Potential Metrics to Watch
My lack of in-depth technical knowledge may actually give me a more dispassionate view of the enterprise software space. I am not welded to any singular name because of personal usage history or dislike for a certain practice. I am watching key metrics for signs of continuing dominance or lagging competitiveness. Two primary forward indicators I look out for – and commonly reported by software companies – are:
Remaining Performance Obligations (“RPO”)

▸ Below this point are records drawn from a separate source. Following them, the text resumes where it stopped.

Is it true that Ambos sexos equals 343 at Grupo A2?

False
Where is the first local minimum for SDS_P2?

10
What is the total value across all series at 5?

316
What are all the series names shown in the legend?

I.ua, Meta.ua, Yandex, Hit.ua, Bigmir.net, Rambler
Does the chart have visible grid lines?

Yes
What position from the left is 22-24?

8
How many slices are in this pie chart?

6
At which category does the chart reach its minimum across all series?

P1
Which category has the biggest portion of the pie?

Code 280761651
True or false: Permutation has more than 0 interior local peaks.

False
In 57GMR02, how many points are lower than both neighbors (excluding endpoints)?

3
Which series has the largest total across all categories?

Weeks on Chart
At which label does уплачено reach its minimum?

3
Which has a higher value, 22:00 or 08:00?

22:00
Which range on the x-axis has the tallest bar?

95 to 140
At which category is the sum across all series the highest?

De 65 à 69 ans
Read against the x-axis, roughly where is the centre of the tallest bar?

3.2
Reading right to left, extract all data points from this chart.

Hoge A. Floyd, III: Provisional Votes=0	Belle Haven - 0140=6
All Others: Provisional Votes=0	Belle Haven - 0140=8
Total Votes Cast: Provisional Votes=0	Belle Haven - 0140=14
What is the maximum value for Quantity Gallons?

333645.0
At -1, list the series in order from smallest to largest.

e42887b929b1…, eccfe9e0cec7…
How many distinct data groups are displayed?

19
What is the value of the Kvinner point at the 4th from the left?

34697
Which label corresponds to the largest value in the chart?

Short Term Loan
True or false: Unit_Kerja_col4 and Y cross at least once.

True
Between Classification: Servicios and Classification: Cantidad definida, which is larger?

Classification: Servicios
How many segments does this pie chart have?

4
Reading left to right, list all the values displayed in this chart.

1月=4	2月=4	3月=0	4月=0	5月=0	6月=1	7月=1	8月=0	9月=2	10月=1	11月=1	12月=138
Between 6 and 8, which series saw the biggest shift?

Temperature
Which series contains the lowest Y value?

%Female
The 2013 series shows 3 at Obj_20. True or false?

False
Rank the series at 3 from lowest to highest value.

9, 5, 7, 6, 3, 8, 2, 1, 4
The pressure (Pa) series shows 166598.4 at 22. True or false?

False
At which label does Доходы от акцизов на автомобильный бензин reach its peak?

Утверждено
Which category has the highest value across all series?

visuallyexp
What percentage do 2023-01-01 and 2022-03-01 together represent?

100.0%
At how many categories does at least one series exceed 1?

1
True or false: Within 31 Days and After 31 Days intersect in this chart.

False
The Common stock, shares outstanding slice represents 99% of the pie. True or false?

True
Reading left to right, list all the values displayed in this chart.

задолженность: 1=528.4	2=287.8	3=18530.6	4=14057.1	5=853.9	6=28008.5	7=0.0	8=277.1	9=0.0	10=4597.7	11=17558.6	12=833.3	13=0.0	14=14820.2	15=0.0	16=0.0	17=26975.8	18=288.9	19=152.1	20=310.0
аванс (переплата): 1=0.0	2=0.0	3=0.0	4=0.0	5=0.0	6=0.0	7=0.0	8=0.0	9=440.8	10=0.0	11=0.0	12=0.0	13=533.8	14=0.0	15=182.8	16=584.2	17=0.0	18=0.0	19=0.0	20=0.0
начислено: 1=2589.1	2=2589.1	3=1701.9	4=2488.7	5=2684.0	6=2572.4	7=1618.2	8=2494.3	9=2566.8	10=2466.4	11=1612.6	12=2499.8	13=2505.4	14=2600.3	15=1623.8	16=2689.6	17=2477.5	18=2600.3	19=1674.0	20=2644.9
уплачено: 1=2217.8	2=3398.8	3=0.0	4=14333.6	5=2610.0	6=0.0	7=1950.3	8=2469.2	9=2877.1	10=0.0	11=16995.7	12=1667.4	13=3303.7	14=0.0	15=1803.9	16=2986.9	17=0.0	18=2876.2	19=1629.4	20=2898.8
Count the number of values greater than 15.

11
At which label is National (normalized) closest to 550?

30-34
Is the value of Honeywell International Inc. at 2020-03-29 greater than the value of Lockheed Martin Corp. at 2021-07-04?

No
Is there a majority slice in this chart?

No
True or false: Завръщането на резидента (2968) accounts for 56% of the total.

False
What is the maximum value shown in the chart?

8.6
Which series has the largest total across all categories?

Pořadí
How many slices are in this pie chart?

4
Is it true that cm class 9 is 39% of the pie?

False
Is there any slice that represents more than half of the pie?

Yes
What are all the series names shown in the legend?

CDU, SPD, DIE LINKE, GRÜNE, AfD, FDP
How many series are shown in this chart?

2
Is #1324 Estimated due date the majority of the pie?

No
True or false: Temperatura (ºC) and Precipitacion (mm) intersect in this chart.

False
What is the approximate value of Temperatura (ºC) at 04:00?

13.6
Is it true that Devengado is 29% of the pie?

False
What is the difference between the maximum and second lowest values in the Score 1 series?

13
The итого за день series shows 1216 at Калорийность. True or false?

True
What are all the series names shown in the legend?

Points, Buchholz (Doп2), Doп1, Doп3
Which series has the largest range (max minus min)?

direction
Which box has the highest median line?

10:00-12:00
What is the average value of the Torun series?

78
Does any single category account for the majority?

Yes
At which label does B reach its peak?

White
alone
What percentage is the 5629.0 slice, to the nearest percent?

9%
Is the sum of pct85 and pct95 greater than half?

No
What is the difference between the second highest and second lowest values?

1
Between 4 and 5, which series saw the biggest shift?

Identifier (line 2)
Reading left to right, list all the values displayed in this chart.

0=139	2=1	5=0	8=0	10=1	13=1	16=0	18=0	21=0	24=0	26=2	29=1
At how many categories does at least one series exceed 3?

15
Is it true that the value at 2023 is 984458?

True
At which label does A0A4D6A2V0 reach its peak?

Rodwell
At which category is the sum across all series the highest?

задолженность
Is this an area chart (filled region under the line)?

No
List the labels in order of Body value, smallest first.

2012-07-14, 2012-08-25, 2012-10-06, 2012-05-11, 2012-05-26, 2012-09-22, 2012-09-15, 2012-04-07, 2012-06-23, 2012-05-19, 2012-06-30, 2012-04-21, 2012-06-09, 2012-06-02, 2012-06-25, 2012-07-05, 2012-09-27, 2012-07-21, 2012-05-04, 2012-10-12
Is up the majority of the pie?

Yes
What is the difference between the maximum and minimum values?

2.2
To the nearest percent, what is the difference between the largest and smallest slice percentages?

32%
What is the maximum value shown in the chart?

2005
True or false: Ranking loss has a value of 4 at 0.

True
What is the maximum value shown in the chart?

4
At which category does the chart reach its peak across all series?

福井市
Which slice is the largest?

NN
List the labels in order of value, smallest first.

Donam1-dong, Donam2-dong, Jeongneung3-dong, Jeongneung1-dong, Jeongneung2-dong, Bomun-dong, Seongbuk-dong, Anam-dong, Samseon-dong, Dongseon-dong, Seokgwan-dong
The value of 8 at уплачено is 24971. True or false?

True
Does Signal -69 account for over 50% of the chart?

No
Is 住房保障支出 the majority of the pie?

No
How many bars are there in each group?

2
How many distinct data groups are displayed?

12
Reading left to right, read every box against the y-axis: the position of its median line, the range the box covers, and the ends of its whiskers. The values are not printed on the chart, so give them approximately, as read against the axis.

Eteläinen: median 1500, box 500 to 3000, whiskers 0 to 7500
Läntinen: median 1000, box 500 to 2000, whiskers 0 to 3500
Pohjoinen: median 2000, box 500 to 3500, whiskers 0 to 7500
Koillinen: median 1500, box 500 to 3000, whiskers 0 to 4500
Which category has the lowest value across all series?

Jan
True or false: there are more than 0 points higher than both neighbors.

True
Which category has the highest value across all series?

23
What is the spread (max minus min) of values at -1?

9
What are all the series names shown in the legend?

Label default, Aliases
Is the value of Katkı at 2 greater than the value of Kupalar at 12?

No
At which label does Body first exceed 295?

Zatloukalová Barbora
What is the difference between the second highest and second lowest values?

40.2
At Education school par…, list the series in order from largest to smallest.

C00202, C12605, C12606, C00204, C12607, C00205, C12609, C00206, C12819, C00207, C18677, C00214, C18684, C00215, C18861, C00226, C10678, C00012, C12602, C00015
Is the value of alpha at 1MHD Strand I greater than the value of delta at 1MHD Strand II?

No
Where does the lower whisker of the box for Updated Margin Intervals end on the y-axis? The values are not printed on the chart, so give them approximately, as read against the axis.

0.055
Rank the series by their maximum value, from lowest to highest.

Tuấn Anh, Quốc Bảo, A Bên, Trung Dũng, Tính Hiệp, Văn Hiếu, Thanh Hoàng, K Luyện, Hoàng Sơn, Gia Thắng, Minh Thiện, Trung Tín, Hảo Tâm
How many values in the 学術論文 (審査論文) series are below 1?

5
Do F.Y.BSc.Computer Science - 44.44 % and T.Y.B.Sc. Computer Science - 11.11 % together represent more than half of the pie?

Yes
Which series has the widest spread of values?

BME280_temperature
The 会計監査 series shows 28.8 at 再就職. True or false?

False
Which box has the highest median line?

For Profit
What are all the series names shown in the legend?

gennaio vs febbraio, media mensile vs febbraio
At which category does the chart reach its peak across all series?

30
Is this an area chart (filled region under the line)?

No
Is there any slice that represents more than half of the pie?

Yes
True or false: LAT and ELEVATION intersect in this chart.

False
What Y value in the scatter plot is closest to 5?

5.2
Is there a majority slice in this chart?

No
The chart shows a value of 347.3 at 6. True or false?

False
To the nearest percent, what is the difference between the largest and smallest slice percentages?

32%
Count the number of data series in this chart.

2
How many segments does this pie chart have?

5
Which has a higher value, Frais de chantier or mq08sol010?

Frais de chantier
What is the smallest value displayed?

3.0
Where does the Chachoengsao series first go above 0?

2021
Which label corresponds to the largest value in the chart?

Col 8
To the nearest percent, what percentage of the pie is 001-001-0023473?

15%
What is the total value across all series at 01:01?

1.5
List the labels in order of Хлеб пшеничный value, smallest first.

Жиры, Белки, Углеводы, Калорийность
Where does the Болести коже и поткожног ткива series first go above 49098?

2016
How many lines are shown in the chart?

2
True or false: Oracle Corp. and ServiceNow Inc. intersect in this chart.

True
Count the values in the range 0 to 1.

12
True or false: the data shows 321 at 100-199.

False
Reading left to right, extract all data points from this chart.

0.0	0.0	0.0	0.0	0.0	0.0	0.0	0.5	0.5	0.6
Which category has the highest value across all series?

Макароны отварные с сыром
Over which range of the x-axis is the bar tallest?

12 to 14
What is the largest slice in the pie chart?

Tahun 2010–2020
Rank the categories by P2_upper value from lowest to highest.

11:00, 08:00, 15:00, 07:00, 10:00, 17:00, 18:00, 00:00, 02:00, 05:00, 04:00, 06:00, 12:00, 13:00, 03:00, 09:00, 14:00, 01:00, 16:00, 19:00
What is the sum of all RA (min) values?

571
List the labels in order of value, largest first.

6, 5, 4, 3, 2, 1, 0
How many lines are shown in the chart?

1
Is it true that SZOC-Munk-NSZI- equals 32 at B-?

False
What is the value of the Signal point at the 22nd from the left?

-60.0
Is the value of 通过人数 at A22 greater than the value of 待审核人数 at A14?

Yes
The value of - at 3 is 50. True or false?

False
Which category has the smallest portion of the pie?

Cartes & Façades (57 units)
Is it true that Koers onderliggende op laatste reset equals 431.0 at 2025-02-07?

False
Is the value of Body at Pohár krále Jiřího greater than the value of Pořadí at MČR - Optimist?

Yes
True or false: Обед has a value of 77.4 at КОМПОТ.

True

This tracks the cumulative contract values of all deals signed to date. Revenues are yet to be recognized since implementation has not taken place. A software vendor that is gaining momentum, in general, secures more deals with longer duration and larger values. Examples include Alphabet ($GOOG, for Google Cloud Platform), Datadog, Crowdstrike, and Zscaler. Beware of seasonality though when looking at sequential movements – busiest sales motion tends to happen towards year-end, so RPO numbers jump the most in the December or January quarter. RPO can also be subject to noise, if subscription contracts happen to be shorter in duration, like Elastic ($ESTC) as it transitions its business model from on-premise licenses, towards to a more usage-based, monthly cloud plan.
$100,000+ Customer Cohort
Crossing the chasm entails getting to wider adoption, and there is no better product validation than when larger customers start adopting a solution at scale. Signing up for a trial does not count, neither does adoption at project-level. It needs to be large enough to be a convincing proof point and hitting that $100,000 annualized revenue mark is a useful indicator. Bonus point: when an enterprise software vendor starts reporting how much these $100,000+ customers account for total annualized revenues. Cloudflare first made that disclosure in March 2022, when its large customer cohort exceeded 50% of total business.
Diversification versus Concentration
Because I know I am limited in my knowledge compared to software gurus – Software Stack Investing is great by the way – I diversify across consumer, real estate, and technology names, mixing Big Tech with emerging names. There are plenty of investors who choose to hold less than ten stocks in their portfolio, and I admire their convictions. I tend to get a little wrapped up in my own theses at the expense of healthy skepticism; past mistakes have included Alteryx and Tufin. And I will continue to make mistakes so I establish wider diversification as a guardrail.
Having an exposure to Nasdaq 100 may be a great way to gain exposure to technology as well, and allow the annual index rebalancing to get rid of laggards. Have a read of my previous post on Coffee Can investing.
Some Closing Thoughts on the April-June (or May-July) Quarter
This coming earnings quarter may be fraught with noise. US dollar strength will no doubt cause reported numbers to look weaker, especially for companies with higher proportions of international revenues. A more cautious economy, combined with political uncertainty, will also impact RPO and $100,000+ customer count, since deal cycles (be it new customers or upselling to existing ones) would have likely taken pauses during the quarter. Tough comps from H1 2021, which benefited from pent-up demand from 2020, will further obfuscate year-on-year numbers this year. Greater clarity should come as we transition through 2022.
May the force be with enterprise software companies trying to get through this difficult year.